§ **Given text**:
*** Block opens ***

True story: A year or so ago I ordered 200 stainless bolts from an Auckland supplier - the bolts came separately from China, the washers by separate parcel from Australia, and the spring washers in another delivery from the UK.
Hate to think about production, warehouse and supply issues currently under variable Covid restrictions.
Hi Fritz, I'd like to take this opportunity to comment on a post of yours, I saw too late to reply to, last week. In that post you said that your 80 year old dad is putting his money in the sharemarket. Admittedly it's not my business but please try to see my comment as a genuine concern. I think this is hugely risky for two reasons, 1) sharemarkets are ridiculously overpriced and I for one see a serious correction happening this year 2) at 80 years old, your dad may sadly not have enough time to ride out the correction until it returns to levels at which he bought in.

*** Block closes ***

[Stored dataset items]

*** Block opens ***

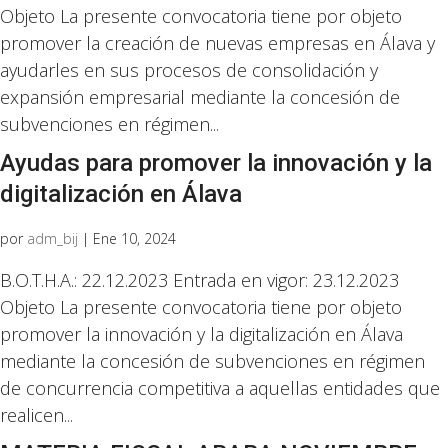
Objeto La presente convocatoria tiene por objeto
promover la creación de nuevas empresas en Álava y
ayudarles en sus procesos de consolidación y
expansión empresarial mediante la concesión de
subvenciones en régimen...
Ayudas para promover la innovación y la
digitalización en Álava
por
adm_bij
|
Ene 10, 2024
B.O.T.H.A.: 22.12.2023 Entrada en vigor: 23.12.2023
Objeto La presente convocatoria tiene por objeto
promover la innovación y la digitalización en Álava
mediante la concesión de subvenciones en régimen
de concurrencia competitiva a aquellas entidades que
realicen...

*** Block closes ***
*** Block opens ***

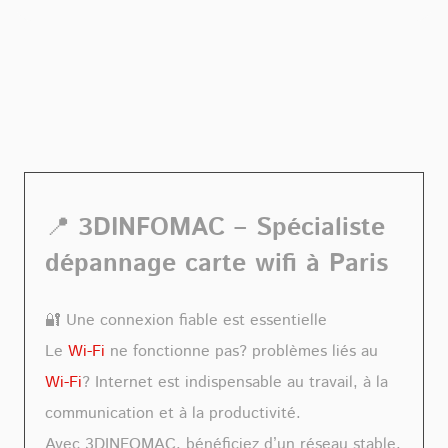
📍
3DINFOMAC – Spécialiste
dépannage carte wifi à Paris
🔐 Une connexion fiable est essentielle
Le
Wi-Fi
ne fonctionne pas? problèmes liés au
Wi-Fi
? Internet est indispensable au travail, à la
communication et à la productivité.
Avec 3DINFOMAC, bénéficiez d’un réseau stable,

*** Block closes ***
*** Block opens ***

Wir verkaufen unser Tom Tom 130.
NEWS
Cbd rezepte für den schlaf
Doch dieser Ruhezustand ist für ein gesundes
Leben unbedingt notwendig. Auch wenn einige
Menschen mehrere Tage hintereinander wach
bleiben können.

*** Block closes ***

§ **Apply what you read**:
[A] Echo the post about supply delays and sharemarket risk from "Hate to think" to "he bought in.".
[B] Write what comes next in the post about supply delays and sharemarket risk, picking up after its final sentence.

§ **Exercise responses**:
[A]
Hate to think about production, warehouse and supply issues currently under variable Covid restrictions.
Hi Fritz, I'd like to take this opportunity to comment on a post of yours, I saw too late to reply to, last week. In that post you said that your 80 year old dad is putting his money in the sharemarket. Admittedly it's not my business but please try to see my comment as a genuine concern. I think this is hugely risky for two reasons, 1) sharemarkets are ridiculously overpriced and I for one see a serious correction happening this year 2) at 80 years old, your dad may sadly not have enough time to ride out the correction until it returns to levels at which he bought in.

[B]
Sincerely
Thanks Yvil. He perhaps should sell up, although he's made about 30% over the past year so I guess even if there's a big correction he's got some buffer. Also he is in exceptional health so could easily live 5 more years+, although of course it can be unpredictable at that age.
But yes if I was him I would probably sell while ahead.
Thanks for your thoughts.
Fritz....FWIW, even though I hold a big portfolio of NZ shares, I totally agree with the two points in Yvils post. As a general rule, the older you are, the less likely investing in shares is the way to go. And at age 80, with the NZX 50 increasing 30%+ in 2019 and 13% in 2020, IMO the safe option would be to unwind at least a portion of his stock (unless of course he understands his stock investments are (probably) risky but derives pleasure and enjoyment from gambling and would not suffer greatly ( either mentally or through a drop in standard of living) should things go badly. GL to him.
Mountie... I hold 11 NZX stocks which includes 6 of the 8 companies you mention (was 7). Maybe over a minimum 30 year period you could argue the risk is low enough to say it is not gambling but any less than that........
But nothing wrong with a good, sensible +EV gamble (where you are not running the risk of ruin) as long as you understand that you are, to at least some extent, gambling, or speculating (rather than investing) if you find that word a bit more palatable. Good luck sir; if you win (on the NZX50) I will likely win too.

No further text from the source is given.